An investigation by The Intercept indicates that this targeting was likely not an isolated event. The person or persons behind the attempted monitoring appear to have run other surveillance operations involving various locations throughout South America, at least one apparently targeting a rabble-rousing Argentine journalist. In the process, they created at least four distinct spyware bundles, all communicating with the same server set to receive Nisman’s data. They also left traces showing that their operations were active as recently as March, raising the possibility that the online spying continues today.

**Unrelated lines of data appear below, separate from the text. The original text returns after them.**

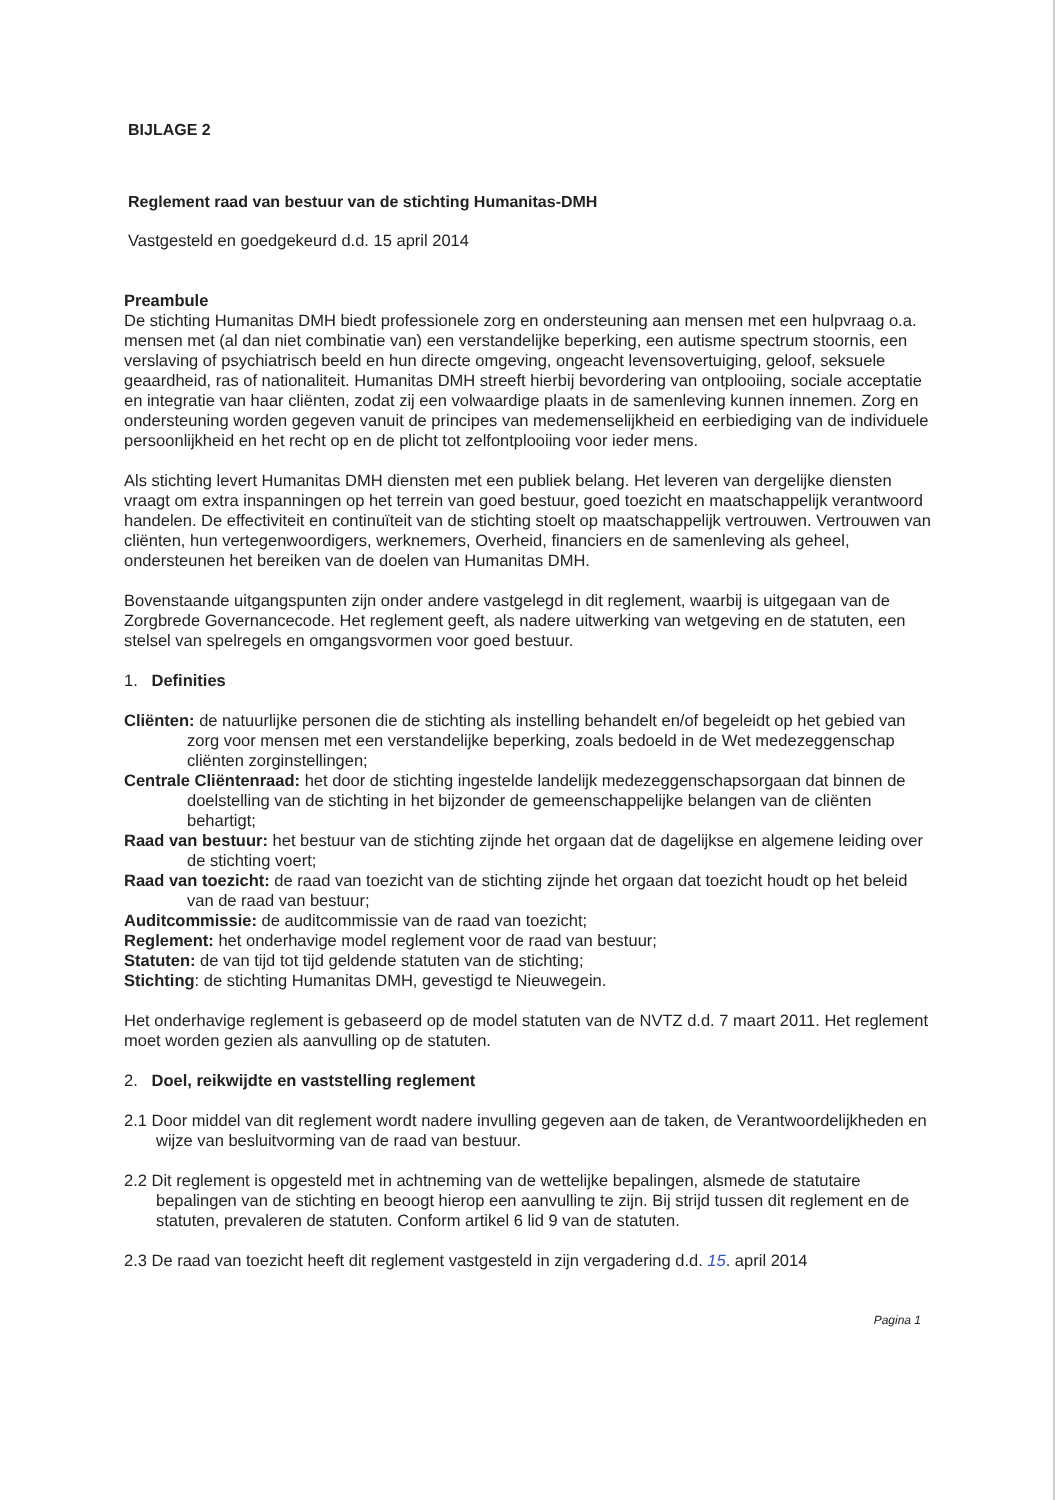BIJLAGE 2
Reglement raad van bestuur van de stichting Humanitas-DMH
Vastgesteld en goedgekeurd d.d. 15 april 2014
Preambule
De stichting Humanitas DMH biedt professionele zorg en ondersteuning aan mensen met een hulpvraag o.a. mensen met (al dan niet combinatie van) een verstandelijke beperking, een autisme spectrum stoornis, een verslaving of psychiatrisch beeld en hun directe omgeving, ongeacht levensovertuiging, geloof, seksuele geaardheid, ras of nationaliteit. Humanitas DMH streeft hierbij bevordering van ontplooiing, sociale acceptatie en integratie van haar cliënten, zodat zij een volwaardige plaats in de samenleving kunnen innemen. Zorg en ondersteuning worden gegeven vanuit de principes van medemenselijkheid en eerbiediging van de individuele persoonlijkheid en het recht op en de plicht tot zelfontplooiing voor ieder mens.
Als stichting levert Humanitas DMH diensten met een publiek belang. Het leveren van dergelijke diensten vraagt om extra inspanningen op het terrein van goed bestuur, goed toezicht en maatschappelijk verantwoord handelen. De effectiviteit en continuïteit van de stichting stoelt op maatschappelijk vertrouwen. Vertrouwen van cliënten, hun vertegenwoordigers, werknemers, Overheid, financiers en de samenleving als geheel, ondersteunen het bereiken van de doelen van Humanitas DMH.
Bovenstaande uitgangspunten zijn onder andere vastgelegd in dit reglement, waarbij is uitgegaan van de Zorgbrede Governancecode. Het reglement geeft, als nadere uitwerking van wetgeving en de statuten, een stelsel van spelregels en omgangsvormen voor goed bestuur.
1. Definities
Cliënten: de natuurlijke personen die de stichting als instelling behandelt en/of begeleidt op het gebied van zorg voor mensen met een verstandelijke beperking, zoals bedoeld in de Wet medezeggenschap cliënten zorginstellingen;
Centrale Cliëntenraad: het door de stichting ingestelde landelijk medezeggenschapsorgaan dat binnen de doelstelling van de stichting in het bijzonder de gemeenschappelijke belangen van de cliënten behartigt;
Raad van bestuur: het bestuur van de stichting zijnde het orgaan dat de dagelijkse en algemene leiding over de stichting voert;
Raad van toezicht: de raad van toezicht van de stichting zijnde het orgaan dat toezicht houdt op het beleid van de raad van bestuur;
Auditcommissie: de auditcommissie van de raad van toezicht;
Reglement: het onderhavige model reglement voor de raad van bestuur;
Statuten: de van tijd tot tijd geldende statuten van de stichting;
Stichting: de stichting Humanitas DMH, gevestigd te Nieuwegein.
Het onderhavige reglement is gebaseerd op de model statuten van de NVTZ d.d. 7 maart 2011. Het reglement moet worden gezien als aanvulling op de statuten.
2. Doel, reikwijdte en vaststelling reglement
2.1 Door middel van dit reglement wordt nadere invulling gegeven aan de taken, de Verantwoordelijkheden en wijze van besluitvorming van de raad van bestuur.
2.2 Dit reglement is opgesteld met in achtneming van de wettelijke bepalingen, alsmede de statutaire bepalingen van de stichting en beoogt hierop een aanvulling te zijn. Bij strijd tussen dit reglement en de statuten, prevaleren de statuten. Conform artikel 6 lid 9 van de statuten.
2.3 De raad van toezicht heeft dit reglement vastgesteld in zijn vergadering d.d. 15. april 2014
Pagina 1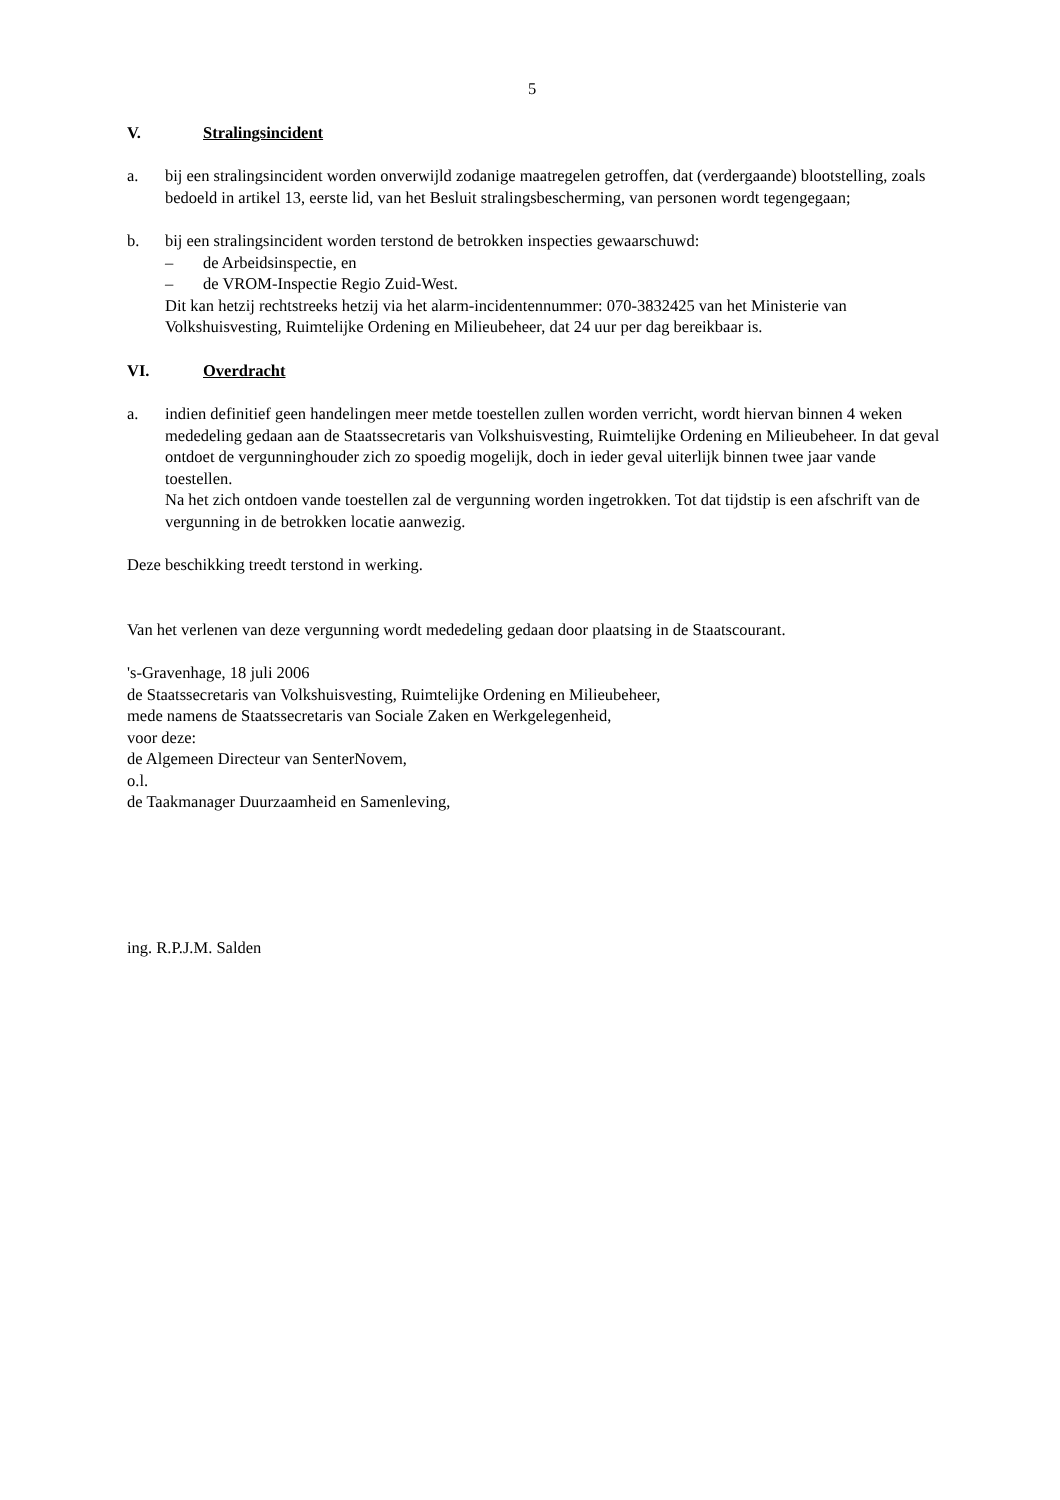5
V. Stralingsincident
a. bij een stralingsincident worden onverwijld zodanige maatregelen getroffen, dat (verdergaande) blootstelling, zoals bedoeld in artikel 13, eerste lid, van het Besluit stralingsbescherming, van personen wordt tegengegaan;
b. bij een stralingsincident worden terstond de betrokken inspecties gewaarschuwd:
– de Arbeidsinspectie, en
– de VROM-Inspectie Regio Zuid-West.
Dit kan hetzij rechtstreeks hetzij via het alarm-incidentennummer: 070-3832425 van het Ministerie van Volkshuisvesting, Ruimtelijke Ordening en Milieubeheer, dat 24 uur per dag bereikbaar is.
VI. Overdracht
a. indien definitief geen handelingen meer metde toestellen zullen worden verricht, wordt hiervan binnen 4 weken mededeling gedaan aan de Staatssecretaris van Volkshuisvesting, Ruimtelijke Ordening en Milieubeheer. In dat geval ontdoet de vergunninghouder zich zo spoedig mogelijk, doch in ieder geval uiterlijk binnen twee jaar vande toestellen.
Na het zich ontdoen vande toestellen zal de vergunning worden ingetrokken. Tot dat tijdstip is een afschrift van de vergunning in de betrokken locatie aanwezig.
Deze beschikking treedt terstond in werking.
Van het verlenen van deze vergunning wordt mededeling gedaan door plaatsing in de Staatscourant.
's-Gravenhage, 18 juli 2006
de Staatssecretaris van Volkshuisvesting, Ruimtelijke Ordening en Milieubeheer,
mede namens de Staatssecretaris van Sociale Zaken en Werkgelegenheid,
voor deze:
de Algemeen Directeur van SenterNovem,
o.l.
de Taakmanager Duurzaamheid en Samenleving,
ing. R.P.J.M. Salden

Nisman (pictured above) made powerful enemies inside and outside of Argentina. In his decade-long investigation into the suicide bombing of a Jewish organization and community center, Asociación Mutual Israelita Argentina, he indicted a top Hezbollah operative and several Iranian officials, including a former president, former intelligence minister, and a former foreign minister. Four days before his death, he accused the president of Argentina, Cristina Fernández de Kirchner, and her foreign minister, Héctor Timerman, of being involved in a criminal conspiracy to let Iranian officials off the hook for the attack. He was called to testify before Congress.

 

But the night before he was slated to deliver that testimony, Nisman was found in his apartment dead from a bullet wound to the head. An autopsy ruled his death a suicide. But as details of the police investigation emerged, so did more and more questions into the manner of his demise. There was no suicide note, nor was any gunpowder residue found on Nisman’s hands. A document requesting the arrest of Kirchner and Timerman was found in Nisman’s trash. And it seemed much of the evidence had been gathered in a disorganized and erratic manner.